Task directions: Find each line in the records that contains the string "recibir" and copy those lines.
Given data: Begin
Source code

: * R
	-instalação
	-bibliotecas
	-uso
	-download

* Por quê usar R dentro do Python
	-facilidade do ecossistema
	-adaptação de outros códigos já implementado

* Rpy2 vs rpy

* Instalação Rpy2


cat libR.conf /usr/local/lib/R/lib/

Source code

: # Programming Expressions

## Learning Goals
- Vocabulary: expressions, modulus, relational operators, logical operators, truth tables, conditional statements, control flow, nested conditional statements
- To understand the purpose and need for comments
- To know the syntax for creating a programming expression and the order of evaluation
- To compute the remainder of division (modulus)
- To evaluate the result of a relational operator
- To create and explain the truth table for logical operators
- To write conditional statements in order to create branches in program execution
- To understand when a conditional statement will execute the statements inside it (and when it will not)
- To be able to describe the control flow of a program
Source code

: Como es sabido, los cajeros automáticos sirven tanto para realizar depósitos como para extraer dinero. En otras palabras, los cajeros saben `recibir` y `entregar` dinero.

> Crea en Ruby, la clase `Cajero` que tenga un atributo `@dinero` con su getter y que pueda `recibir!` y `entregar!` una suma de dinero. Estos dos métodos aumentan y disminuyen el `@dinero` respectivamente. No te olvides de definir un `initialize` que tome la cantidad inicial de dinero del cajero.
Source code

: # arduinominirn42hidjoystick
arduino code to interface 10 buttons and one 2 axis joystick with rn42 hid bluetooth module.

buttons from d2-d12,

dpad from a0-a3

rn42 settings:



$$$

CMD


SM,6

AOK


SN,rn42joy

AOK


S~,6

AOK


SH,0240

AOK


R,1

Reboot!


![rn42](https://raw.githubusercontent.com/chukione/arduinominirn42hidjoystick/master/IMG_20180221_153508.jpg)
Given data: End
Reply to the task:
: Como es sabido, los cajeros automáticos sirven tanto para realizar depósitos como para extraer dinero. En otras palabras, los cajeros saben `recibir` y `entregar` dinero.
> Crea en Ruby, la clase `Cajero` que tenga un atributo `@dinero` con su getter y que pueda `recibir!` y `entregar!` una suma de dinero. Estos dos métodos aumentan y disminuyen el `@dinero` respectivamente. No te olvides de definir un `initialize` que tome la cantidad inicial de dinero del cajero.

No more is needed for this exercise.